Richard Anuszkiewicz: Collecting Op Art

Europeans have been collecting Op Art since the mid-20th century, after the Le Mouvement exhibit in Paris in 1955, which introduced the public to Optical and Kinetic artists like Victor Vasarely, Jean Arp and Alexander Calder.

 

A decade later, in New York, MoMA hosted an exhibition called The Responsive Eye, which included the greatest European Optical Artists and their American counterparts. Works by Victor Vasarely, Yvaral and Bridget Riley were hung alongside the works of Frank Stella, Josef Albers and Richard Anuszkiewicz.

 

The art and science of Op Art goes back to the 19th century, when French scientist, Eugene Chevreul, and others, were studying the effects of color on visual perception in art and science.

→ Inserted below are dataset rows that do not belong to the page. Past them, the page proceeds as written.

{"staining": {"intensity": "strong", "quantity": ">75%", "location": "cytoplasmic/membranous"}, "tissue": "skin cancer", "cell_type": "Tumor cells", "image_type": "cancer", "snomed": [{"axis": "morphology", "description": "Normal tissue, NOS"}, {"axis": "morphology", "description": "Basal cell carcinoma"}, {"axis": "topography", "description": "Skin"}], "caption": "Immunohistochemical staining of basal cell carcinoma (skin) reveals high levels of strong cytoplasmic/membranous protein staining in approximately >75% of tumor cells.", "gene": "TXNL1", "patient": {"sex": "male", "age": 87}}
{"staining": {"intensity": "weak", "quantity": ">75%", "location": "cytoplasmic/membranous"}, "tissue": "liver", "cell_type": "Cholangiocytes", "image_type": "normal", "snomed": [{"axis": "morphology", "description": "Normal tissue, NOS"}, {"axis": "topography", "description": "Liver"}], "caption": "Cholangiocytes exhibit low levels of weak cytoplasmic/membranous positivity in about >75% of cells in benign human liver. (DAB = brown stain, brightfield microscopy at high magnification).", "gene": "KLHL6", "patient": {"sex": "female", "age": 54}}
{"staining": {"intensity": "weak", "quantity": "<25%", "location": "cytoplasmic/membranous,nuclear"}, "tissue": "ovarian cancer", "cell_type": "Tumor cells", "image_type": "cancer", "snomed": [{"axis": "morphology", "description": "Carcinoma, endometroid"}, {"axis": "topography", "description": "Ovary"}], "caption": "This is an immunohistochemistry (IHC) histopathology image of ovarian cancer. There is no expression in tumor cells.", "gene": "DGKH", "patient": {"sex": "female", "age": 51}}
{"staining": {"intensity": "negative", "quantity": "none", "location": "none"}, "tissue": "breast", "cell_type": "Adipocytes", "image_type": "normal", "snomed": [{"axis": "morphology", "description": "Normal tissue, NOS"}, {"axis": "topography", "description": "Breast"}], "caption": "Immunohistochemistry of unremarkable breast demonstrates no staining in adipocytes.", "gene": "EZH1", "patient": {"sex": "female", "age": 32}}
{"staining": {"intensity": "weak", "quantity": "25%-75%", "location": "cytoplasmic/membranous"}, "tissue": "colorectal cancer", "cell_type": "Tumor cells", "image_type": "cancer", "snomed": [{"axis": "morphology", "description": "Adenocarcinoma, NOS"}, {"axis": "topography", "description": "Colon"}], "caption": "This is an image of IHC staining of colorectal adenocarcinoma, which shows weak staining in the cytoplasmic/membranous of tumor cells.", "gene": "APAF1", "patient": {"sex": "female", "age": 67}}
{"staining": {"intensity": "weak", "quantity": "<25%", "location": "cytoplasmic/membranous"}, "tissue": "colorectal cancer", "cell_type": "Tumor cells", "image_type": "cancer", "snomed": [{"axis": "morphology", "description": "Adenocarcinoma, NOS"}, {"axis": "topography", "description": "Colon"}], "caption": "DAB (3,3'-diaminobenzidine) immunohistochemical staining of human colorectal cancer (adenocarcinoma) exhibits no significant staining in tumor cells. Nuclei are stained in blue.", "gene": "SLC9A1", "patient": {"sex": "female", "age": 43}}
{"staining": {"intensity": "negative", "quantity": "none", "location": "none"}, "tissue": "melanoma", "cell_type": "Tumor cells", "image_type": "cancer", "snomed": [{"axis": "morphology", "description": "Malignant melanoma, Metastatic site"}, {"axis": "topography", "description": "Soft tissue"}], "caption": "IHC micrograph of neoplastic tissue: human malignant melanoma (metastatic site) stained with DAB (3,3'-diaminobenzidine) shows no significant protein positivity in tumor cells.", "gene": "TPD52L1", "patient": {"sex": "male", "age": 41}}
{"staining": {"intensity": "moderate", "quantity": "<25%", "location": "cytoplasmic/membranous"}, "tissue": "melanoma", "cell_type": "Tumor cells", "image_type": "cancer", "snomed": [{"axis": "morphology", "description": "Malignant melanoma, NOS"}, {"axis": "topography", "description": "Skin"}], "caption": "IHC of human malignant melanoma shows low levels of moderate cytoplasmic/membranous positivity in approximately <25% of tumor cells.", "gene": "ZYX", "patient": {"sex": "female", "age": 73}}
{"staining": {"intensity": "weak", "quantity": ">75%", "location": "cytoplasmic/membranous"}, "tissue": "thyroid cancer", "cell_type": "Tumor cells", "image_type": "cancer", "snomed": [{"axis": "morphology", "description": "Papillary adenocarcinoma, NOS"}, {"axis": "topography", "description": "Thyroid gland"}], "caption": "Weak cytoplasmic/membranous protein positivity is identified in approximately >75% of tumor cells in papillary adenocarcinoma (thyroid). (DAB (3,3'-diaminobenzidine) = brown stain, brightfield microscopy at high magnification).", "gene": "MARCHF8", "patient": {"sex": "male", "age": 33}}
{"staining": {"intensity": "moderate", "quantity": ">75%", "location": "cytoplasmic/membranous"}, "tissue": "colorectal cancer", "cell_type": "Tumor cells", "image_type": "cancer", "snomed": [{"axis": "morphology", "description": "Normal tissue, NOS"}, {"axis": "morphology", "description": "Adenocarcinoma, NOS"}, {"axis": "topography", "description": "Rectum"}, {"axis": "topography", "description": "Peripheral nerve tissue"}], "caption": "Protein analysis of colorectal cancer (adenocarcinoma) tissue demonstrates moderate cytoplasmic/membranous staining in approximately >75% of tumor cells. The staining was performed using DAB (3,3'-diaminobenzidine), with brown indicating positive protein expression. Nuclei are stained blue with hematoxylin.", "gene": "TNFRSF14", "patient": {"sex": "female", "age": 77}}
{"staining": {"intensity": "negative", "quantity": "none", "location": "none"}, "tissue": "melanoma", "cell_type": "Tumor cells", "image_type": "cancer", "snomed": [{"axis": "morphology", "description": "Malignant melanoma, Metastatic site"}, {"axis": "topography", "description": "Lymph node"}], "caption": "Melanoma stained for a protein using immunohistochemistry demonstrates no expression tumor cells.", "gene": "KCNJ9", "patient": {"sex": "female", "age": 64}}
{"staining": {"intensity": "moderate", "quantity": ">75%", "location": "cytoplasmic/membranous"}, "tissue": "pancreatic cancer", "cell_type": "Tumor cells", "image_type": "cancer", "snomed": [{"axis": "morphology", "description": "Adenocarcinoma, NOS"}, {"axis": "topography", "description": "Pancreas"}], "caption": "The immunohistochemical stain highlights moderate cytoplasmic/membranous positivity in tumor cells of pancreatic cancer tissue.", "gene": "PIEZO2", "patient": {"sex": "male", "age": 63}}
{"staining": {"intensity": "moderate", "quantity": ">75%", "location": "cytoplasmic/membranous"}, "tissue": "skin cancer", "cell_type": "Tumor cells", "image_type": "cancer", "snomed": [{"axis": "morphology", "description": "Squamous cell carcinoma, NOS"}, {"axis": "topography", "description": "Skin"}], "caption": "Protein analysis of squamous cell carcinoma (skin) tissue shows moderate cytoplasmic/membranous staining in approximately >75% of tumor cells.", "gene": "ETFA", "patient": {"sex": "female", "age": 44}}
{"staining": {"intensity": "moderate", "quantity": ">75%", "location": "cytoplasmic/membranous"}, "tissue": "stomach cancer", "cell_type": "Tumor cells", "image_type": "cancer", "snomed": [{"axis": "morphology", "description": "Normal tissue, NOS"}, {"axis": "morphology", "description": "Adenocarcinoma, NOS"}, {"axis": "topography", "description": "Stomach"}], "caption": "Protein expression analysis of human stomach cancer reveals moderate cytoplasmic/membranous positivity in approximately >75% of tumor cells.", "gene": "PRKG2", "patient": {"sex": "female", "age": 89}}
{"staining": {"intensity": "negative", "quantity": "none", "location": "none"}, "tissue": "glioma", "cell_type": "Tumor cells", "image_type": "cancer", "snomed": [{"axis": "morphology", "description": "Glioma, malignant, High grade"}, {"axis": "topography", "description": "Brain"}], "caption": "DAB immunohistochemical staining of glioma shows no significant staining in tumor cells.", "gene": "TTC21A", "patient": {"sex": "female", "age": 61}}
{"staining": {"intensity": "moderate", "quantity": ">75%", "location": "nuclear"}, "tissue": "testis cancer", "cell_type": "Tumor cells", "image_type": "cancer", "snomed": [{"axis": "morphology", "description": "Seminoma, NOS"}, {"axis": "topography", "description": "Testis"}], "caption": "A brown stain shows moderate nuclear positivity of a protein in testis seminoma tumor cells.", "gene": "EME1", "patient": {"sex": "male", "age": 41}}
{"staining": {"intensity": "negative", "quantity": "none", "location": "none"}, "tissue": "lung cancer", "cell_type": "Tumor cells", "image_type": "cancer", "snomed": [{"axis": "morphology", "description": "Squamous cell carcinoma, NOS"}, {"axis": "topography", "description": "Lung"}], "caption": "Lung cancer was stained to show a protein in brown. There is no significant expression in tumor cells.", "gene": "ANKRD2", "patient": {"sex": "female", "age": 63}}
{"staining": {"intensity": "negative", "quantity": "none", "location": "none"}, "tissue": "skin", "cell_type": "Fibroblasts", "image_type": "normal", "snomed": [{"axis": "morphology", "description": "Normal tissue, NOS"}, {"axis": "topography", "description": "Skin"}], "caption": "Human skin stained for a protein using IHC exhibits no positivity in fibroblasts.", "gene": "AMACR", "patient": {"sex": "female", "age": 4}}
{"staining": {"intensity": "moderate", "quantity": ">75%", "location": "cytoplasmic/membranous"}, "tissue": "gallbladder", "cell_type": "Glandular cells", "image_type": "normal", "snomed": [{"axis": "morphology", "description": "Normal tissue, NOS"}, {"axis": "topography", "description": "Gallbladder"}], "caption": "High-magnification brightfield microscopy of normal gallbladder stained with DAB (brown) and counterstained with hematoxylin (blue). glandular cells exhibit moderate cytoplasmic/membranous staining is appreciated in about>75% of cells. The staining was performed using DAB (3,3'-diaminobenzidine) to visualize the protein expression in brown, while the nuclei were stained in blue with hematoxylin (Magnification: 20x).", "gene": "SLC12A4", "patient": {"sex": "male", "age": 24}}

Some of the greatest artists of the time, like Georges Seurat, Paul Signac, Charles Angrand visited Chevreul and used his principles to create their paintings.

 

Chevruel’s influence on the art world began when he became the director of the Gobelins Manufactory company in Paris. The company dyed yarns for tapestries and carpets. When the company’s weavers complained about the black color of some of the wool, Chevruel’s testing led him to the realization that the dyes were not the problem. He began to understand that the visual perception of color was influenced by how the colors were placed alongside one another.

Here’s how Chevruel explained his Law of Simultaneous Contrast :                                          

If we look simultaneously upon two stripes of different tones of the same colours, or upon two stripes of the same tone of different colours placed side by side, if the stripes are not too wide, the eye perceives certain modifications which in the first place influence the intensity of colour, and in the second, the optical composition of the two juxtaposed colours respectively.  Now as these modifications make the stripes appear different from what they really are, I give to them the name of simultaneous contrast of colours; and I call contrast of tone the modification in intensity of colour, and contrast of colour that which affects the optical composition of each juxtaposed colour.”

—Eugene Chevreul

As the work of the Impressionists evolved, the use of color evolved, as well, and artists began to use color, shape and style in ways never seen before, in a more abstract and emotional way.

The Bauhaus, in Germany, had a great influence on the art of the early 20th century, but was closed by the Nazis in 1933. Great artists and teachers, like Josef Albers, emigrated from Germany to the United States. Albers taught at Yale, and passed his interest in color interactions on to his students. He published Interaction of Color in 1963 and used the principles he taught in his own works.

 

One of Albers’ most successful students was Richard Anuszkiewicz, who has spent his life exploring the visual effects of color in his work.

 

Chinese artist, Wayne Guangle, is one of the few young painters today who is focused on the visual possibilities of Op Art, which makes artists like Vasarely, Yvaral and Anuszkiewicz very collectable.